CRÓNICAS E ENTREVISTAS

 D. MANUEL I E A “FUGA DE TALENTOS”
Publicado em: 06/09/2023
Não me consta que D. Manuel I tenha escrito para Bruxelas quando percebeu que estava na iminência de uma “fuga de talentos” sem precedentes, logo ali no momento em que Portugal acabara de descobrir o caminho marítimo para a Índia, e era preciso gente para trabalhar e embarcar.
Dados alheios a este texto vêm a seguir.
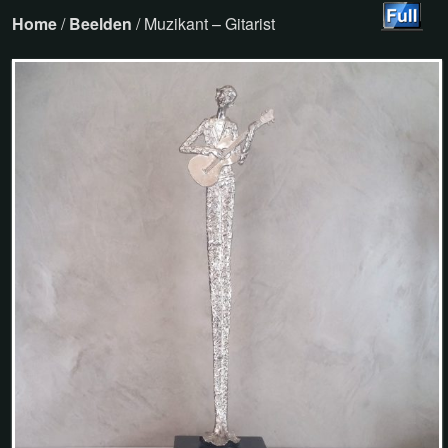
Home
/
Beelden
/ Muzikant – Gitarist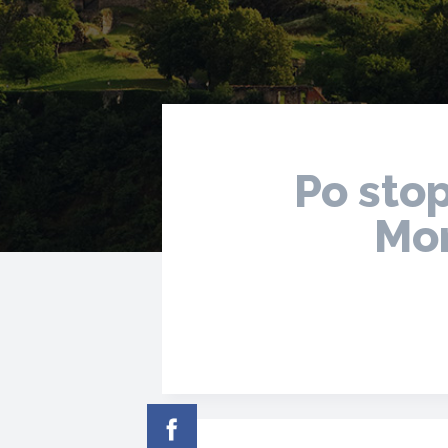
Po sto
Mor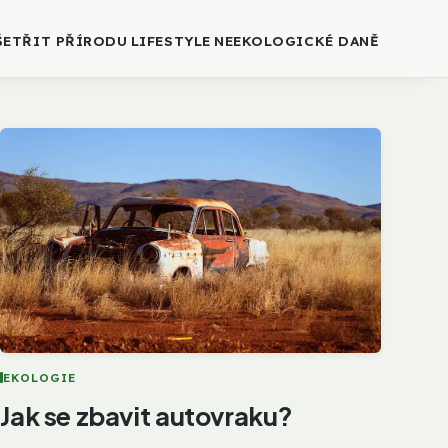
ŠETŘIT PŘÍRODU
LIFESTYLE
NEEKOLOGICKÉ DANĚ
EKOLOGIE
Jak se zbavit autovraku?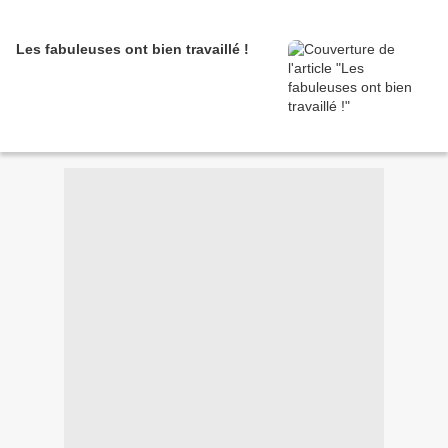
Les fabuleuses ont bien travaillé !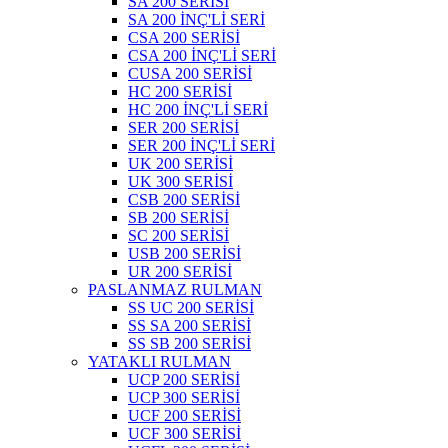
SA 200 SERİSİ
SA 200 İNÇ'Lİ SERİ
CSA 200 SERİSİ
CSA 200 İNÇ'Lİ SERİ
CUSA 200 SERİSİ
HC 200 SERİSİ
HC 200 İNÇ'Lİ SERİ
SER 200 SERİSİ
SER 200 İNÇ'Lİ SERİ
UK 200 SERİSİ
UK 300 SERİSİ
CSB 200 SERİSİ
SB 200 SERİSİ
SC 200 SERİSİ
USB 200 SERİSİ
UR 200 SERİSİ
PASLANMAZ RULMAN
SS UC 200 SERİSİ
SS SA 200 SERİSİ
SS SB 200 SERİSİ
YATAKLI RULMAN
UCP 200 SERİSİ
UCP 300 SERİSİ
UCF 200 SERİSİ
UCF 300 SERİSİ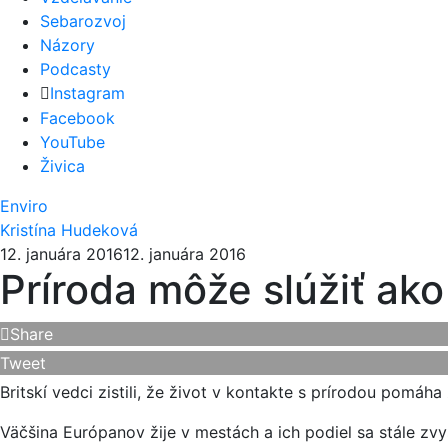
Sebarozvoj
Názory
Podcasty
Instagram
Facebook
YouTube
Živica
Enviro
Kristína Hudeková
12. januára 2016
12. januára 2016
Príroda môže slúžiť ako
Share
Tweet
Britskí vedci zistili, že život v kontakte s prírodou pomáh
Väčšina Európanov žije v mestách a ich podiel sa stále zv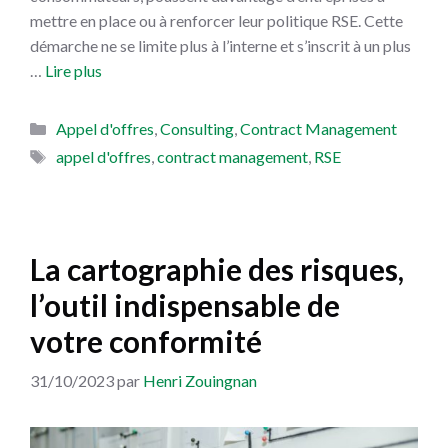
mettre en place ou à renforcer leur politique RSE. Cette
démarche ne se limite plus à l’interne et s’inscrit à un plus
…
Lire plus
Catégories
Appel d'offres
,
Consulting
,
Contract Management
Étiquettes
appel d'offres
,
contract management
,
RSE
La cartographie des risques,
l’outil indispensable de
votre conformité
31/10/2023
par
Henri Zouingnan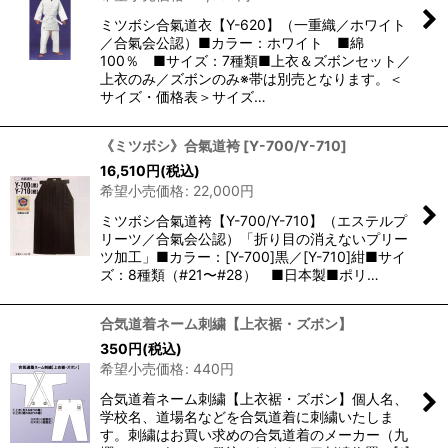
ミツボシ合氣道衣【Y-620】（一重織／ホワイト
／合氣会公認）■カラー：ホワイト ■綿
100％ ■サイズ：7種類■上衣＆ズボンセット／
上衣のみ／ズボンのみ※帯は別売となります。＜
サイズ・価格表＞サイズ…
《ミツボシ》合氣道袴
[
Y-700/Y-710
]
16,510
円
(税込)
希望小売価格
:
22,000
円
ミツボシ合氣道袴【Y-700/Y-710】（エステルプ
リーツ／合氣会公認）「折り目の消えないプリー
ツ加工」■カラー：[Y-700]黒／[Y-710]紺■サイ
ズ：8種類（#21〜#28） ■日本製■ポリ…
合気道着ネーム刺繍【上衣裾・ズボン】
350
円
(税込)
希望小売価格
:
440
円
合気道着ネーム刺繍【上衣裾・ズボン】個人名、
学校名、道場名などを合気道着に刺繍いたしま
す。刺繍はお買い求めの合気道着のメーカー（九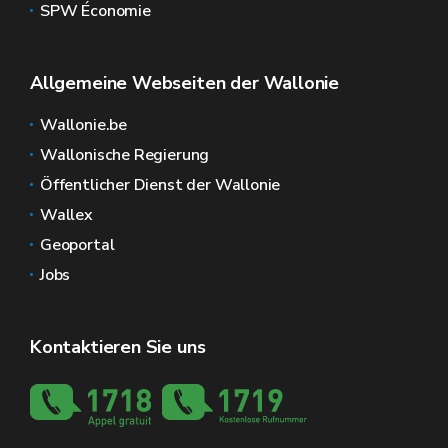
SPW Économie
Allgemeine Webseiten der Wallonie
Wallonie.be
Wallonische Regierung
Öffentlicher Dienst der Wallonie
Wallex
Geoportal
Jobs
Kontaktieren Sie uns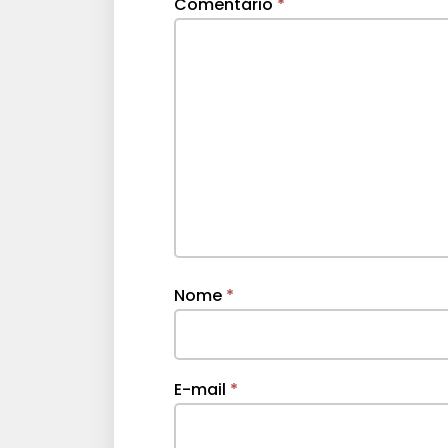
Comentário
*
Nome
*
E-mail
*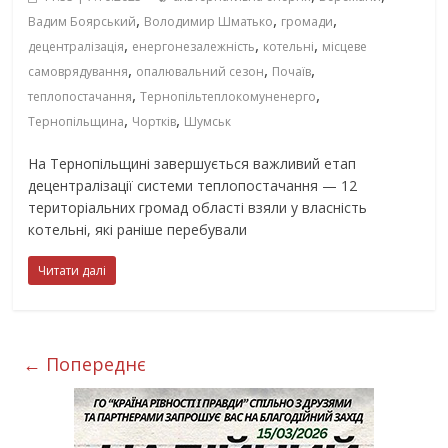
,
,
,
Вадим Боярський
Володимир Шматько
громади
,
,
,
децентралізація
енергонезалежність
котельні
місцеве
,
,
,
самоврядування
опалювальний сезон
Почаїв
,
,
теплопостачання
Тернопільтеплокомуненерго
,
,
Тернопільщина
Чортків
Шумськ
На Тернопільщині завершується важливий етап
децентралізації системи теплопостачання — 12
територіальних громад області взяли у власність
котельні, які раніше перебували
Читати далі
← Попереднє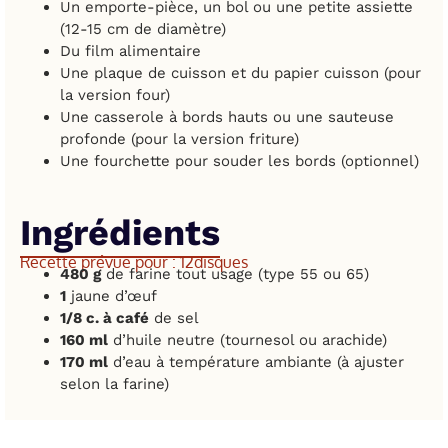
Un emporte-pièce, un bol ou une petite assiette
(12-15 cm de diamètre)
Du film alimentaire
Une plaque de cuisson et du papier cuisson (pour
la version four)
Une casserole à bords hauts ou une sauteuse
profonde (pour la version friture)
Une fourchette pour souder les bords (optionnel)
Ingrédients
Recette prévue pour : 12
disques
480 g
de farine tout usage (type 55 ou 65)
1
jaune d’œuf
1/8 c. à café
de sel
160 ml
d’huile neutre (tournesol ou arachide)
170 ml
d’eau à température ambiante (à ajuster
selon la farine)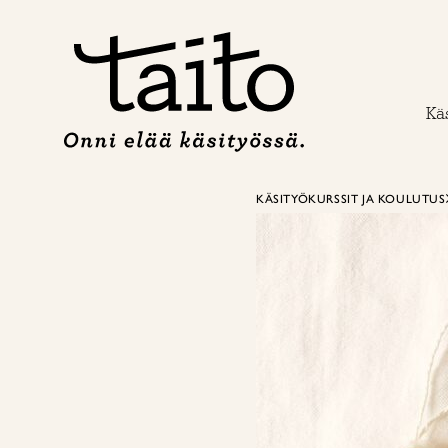
Siirry
sisältöön
Käs
KÄSITYÖKURSSIT JA KOULUTUS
É verdade que tentou comprar o Papa com um elefante que fazia habilidades e um rinoceronte com uma carapaça de pedras preciosas, mas acabou por recorrer a um método mais eficaz, e que constitui um dos maiores crimes do seu reinado: obrigou os judeus e os mouros a uma conversão forçada, atraindo-os a Lisboa com a promessa de poderem daí embarcar, para depois os enfiar num campo próximo do Rossio, à fome e ao frio, oferecendo-lhes como alternativas a morte ou a pia batismal. Com um sentido prático admirável, dava aos cristãos-novos uma contrapartida: durante vinte e cinco anos ninguém iria bisbilhotar as práticas religiosas que mantinham por detrás da porta, e podiam finalmente ter acesso às carreiras administrativas que até aí estavam reservadas aos católicos. A Inquisição veio depois estragar tudo, incitada pela inveja dos que não gostaram de ver os conversos com mais habilitações treparem pela escada da função pública, ficando-lhes com os lugares, mas no papel o plano era perfeito. E, durante um tempo, funcionou, mas à conta dele cometeu-se uma das mais ignóbeis injustiças, que no século XXI ainda estamos a tentar remediar, a troco de passaportes.

É deste “episódio” extremo que me lembro sempre que oiço o discurso da urgência de impedir a “fuga de talentos”, e que revela a loucura de gastarmos meio século a trabalhar para integrar a União Europeia e conseguir acesso à livre circulação de pessoas, com direito a tratamento igual no mercado de trabalho, para agora nos pormos a choramingar pelos enormes benefícios que essa medida nos trouxe.

Os portugueses fizeram um enorme sacrifício para que os seus filhos estudassem, tirassem um curso superior e adquirissem os talentos que lhes permitem agora encontrar emprego nos países da UE com uma economia mais forte do que a nossa. E não é só um vencimento mais alto aquilo que conseguem, mas, tão ou mais importante, uma carreira na área que os apaixona, multiplicando as suas competências num universo que extravasa fronteiras limitadas — e isso é motivo de celebração.

Mas preferíamos que não partissem. Claro que preferíamos. Mãe de dois emigrantes, preferia, certamente, mas imaginar que é possível resolver o suposto ou imaginário “problema” com regulamentações num mercado aberto é absurdo.

Só as leis do mercado o poderão fazer. Enquanto o foco da nossa economia for o turismo, têxteis e calçado, não estou a ver para onde vamos conseguir atrair os diplomados em engenharia aeroespacial. Mas, felizmente, os horizontes e a ambição dos “jovens talentos” são muito mais amplos e a sua compreensão do mundo mais realista do que a dos nossos governantes.

E, sobretudo, nada mudará enquanto a política for a de perseguir as grandes empresas, fustigando-as com impostos e regulamentações impossíveis, as únicas que podem pagar salários mais altos e ter uma dimensão que atraía os nossos filhos. Nada mudará enquanto as leis e as regras se forem alterando ao sabor da ideologia do momento, assustando e desencorajando o investimento, enquanto a burocracia e a ineficácia dos serviços públicos funcionar como constante travão a todas as iniciativas.

Assim, nem impedimos os nossos talentos de procurar outras paragens, nem somos capazes de reter os que aqui chegam.